__Goal of the exercise__
Return every entry exactly as written, with the pictures removed.

++++ Exercise inputs

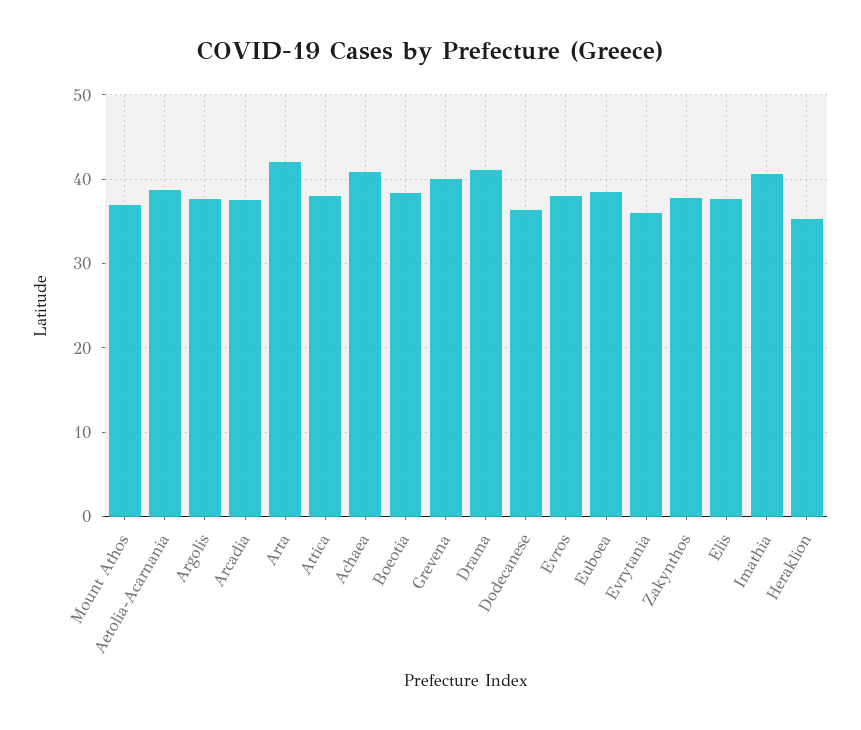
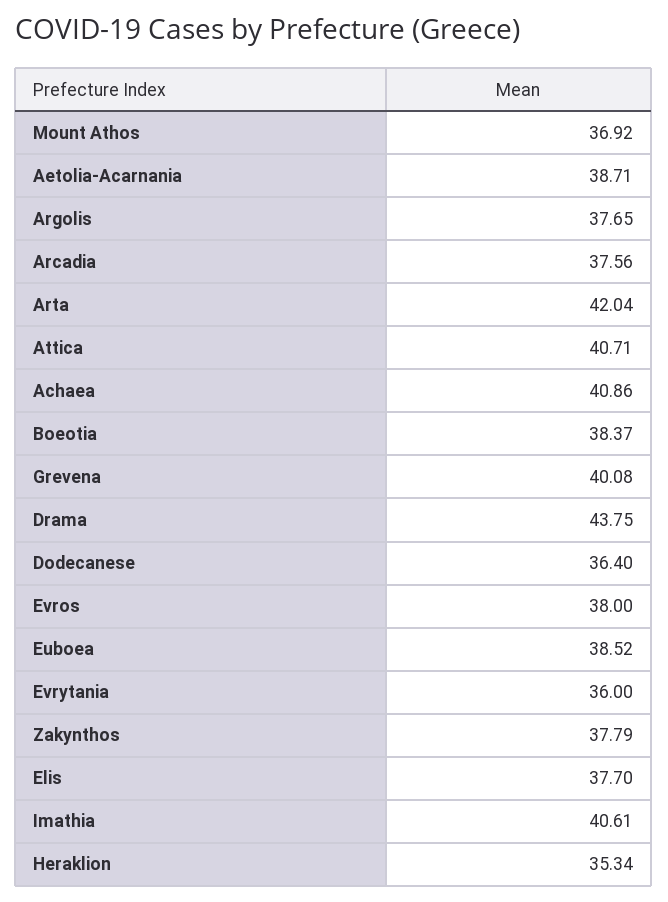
  {
    "Mount Athos": 36.92,
    "Aetolia-Acarnania": 38.71,
    "Argolis": 37.65,
    "Arcadia": 37.56,
    "Arta": 42.04,
-   "Attica": 38,
+   "Attica": 40.71,
    "Achaea": 40.86,
    "Boeotia": 38.37,
    "Grevena": 40.08,
-   "Drama": 41,
+   "Drama": 43.75,
    "Dodecanese": 36.4,
    "Evros": 38,
    "Euboea": 38.52,
    "Evrytania": 36,
    "Zakynthos": 37.79,
    "Elis": 37.7,
    "Imathia": 40.61,
    "Heraklion": 35.34
  }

++++++++

__Worked solution__
  {
    "Mount Athos": 36.92,
    "Aetolia-Acarnania": 38.71,
    "Argolis": 37.65,
    "Arcadia": 37.56,
    "Arta": 42.04,
-   "Attica": 38,
+   "Attica": 40.71,
    "Achaea": 40.86,
    "Boeotia": 38.37,
    "Grevena": 40.08,
-   "Drama": 41,
+   "Drama": 43.75,
    "Dodecanese": 36.4,
    "Evros": 38,
    "Euboea": 38.52,
    "Evrytania": 36,
    "Zakynthos": 37.79,
    "Elis": 37.7,
    "Imathia": 40.61,
    "Heraklion": 35.34
  }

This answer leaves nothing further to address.